WHAT YOU ARE ASKED TO DO
Format the lines from the line with "Yesterday, you checked" to the line with "Step 2 : Clone" in the records, both ends included, as a Markdown table with the columns Row and Line. Number each row and leave out blank lines.

Content starts

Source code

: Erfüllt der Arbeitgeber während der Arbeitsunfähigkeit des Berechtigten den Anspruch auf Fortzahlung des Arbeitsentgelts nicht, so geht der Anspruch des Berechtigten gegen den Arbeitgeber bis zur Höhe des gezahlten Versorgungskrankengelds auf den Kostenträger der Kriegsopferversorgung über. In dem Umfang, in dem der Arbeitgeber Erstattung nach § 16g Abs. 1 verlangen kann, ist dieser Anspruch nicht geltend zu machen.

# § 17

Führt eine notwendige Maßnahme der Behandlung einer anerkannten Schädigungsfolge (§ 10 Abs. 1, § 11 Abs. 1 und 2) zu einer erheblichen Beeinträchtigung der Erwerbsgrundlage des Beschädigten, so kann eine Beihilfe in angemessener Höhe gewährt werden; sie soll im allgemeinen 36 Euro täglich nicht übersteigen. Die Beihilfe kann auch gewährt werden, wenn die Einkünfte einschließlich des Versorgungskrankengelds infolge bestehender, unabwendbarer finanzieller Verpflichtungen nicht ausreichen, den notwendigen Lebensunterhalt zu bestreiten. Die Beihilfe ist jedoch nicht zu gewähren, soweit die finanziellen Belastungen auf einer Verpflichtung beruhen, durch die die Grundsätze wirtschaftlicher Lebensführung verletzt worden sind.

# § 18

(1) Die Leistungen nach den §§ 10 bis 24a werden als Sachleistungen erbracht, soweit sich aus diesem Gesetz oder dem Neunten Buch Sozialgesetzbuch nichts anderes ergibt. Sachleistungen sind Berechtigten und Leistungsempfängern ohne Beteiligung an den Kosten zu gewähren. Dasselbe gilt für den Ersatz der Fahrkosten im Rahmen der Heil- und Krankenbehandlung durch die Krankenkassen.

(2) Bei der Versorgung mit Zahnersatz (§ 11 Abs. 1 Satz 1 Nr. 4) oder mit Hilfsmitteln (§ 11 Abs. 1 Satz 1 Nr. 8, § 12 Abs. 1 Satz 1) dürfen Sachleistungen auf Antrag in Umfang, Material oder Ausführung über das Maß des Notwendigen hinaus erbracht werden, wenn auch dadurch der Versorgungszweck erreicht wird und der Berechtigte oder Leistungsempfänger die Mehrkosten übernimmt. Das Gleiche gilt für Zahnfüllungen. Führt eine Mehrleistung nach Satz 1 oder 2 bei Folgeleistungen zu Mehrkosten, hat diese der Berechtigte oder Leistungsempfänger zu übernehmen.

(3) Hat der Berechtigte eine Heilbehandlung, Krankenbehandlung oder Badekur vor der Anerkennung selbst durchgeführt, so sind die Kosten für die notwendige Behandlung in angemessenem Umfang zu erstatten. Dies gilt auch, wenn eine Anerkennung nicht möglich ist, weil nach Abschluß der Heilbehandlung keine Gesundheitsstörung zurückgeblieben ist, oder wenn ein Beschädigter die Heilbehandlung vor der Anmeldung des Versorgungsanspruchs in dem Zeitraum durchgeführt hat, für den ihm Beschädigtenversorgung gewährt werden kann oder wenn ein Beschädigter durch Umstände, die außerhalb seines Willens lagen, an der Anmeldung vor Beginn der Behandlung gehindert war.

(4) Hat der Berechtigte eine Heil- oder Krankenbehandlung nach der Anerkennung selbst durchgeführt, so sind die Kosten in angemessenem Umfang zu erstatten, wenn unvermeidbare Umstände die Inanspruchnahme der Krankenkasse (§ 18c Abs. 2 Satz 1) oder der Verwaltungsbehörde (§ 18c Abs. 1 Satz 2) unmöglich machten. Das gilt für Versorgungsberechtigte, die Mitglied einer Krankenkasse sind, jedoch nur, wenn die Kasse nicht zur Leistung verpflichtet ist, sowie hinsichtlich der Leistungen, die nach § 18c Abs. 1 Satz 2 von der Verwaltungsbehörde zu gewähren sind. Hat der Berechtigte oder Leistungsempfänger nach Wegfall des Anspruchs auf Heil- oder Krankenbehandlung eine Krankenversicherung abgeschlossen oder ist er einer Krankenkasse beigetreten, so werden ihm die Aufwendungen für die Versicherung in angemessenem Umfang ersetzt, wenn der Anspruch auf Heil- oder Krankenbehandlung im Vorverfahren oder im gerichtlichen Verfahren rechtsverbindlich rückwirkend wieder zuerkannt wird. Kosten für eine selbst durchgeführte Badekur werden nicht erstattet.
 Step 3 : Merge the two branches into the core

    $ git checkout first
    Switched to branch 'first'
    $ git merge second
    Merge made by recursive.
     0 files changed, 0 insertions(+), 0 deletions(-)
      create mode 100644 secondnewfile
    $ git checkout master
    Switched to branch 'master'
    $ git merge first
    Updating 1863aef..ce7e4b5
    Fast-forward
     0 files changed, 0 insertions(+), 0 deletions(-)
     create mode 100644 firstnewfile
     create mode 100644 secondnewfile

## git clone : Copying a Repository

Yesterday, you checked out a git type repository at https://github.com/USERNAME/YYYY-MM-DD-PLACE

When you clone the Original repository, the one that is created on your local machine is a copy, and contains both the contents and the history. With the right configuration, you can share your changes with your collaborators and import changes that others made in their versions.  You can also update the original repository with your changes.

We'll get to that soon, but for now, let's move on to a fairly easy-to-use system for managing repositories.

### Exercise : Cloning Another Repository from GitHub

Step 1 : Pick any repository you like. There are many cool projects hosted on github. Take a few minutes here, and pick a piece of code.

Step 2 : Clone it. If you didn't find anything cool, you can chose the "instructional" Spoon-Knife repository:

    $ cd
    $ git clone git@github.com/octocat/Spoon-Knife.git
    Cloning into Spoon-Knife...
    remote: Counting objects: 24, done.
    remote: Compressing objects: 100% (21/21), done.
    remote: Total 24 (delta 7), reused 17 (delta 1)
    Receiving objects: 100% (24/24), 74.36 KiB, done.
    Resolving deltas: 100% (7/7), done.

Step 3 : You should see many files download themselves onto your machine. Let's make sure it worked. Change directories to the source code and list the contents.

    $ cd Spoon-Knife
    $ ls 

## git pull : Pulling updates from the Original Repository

Content ends

SOLUTION FOR THIS PROBLEM
| Row | Line |
|---|---|
| 1 | Yesterday, you checked out a git type repository at https://github.com/USERNAME/YYYY-MM-DD-PLACE |
| 2 | When you clone the Original repository, the one that is created on your local machine is a copy, and contains both the contents and the history. With the right configuration, you can share your changes with your collaborators and import changes that others made in their versions.  You can also update the original repository with your changes. |
| 3 | We'll get to that soon, but for now, let's move on to a fairly easy-to-use system for managing repositories. |
| 4 | ### Exercise : Cloning Another Repository from GitHub |
| 5 | Step 1 : Pick any repository you like. There are many cool projects hosted on github. Take a few minutes here, and pick a piece of code. |
| 6 | Step 2 : Clone it. If you didn't find anything cool, you can chose the "instructional" Spoon-Knife repository: |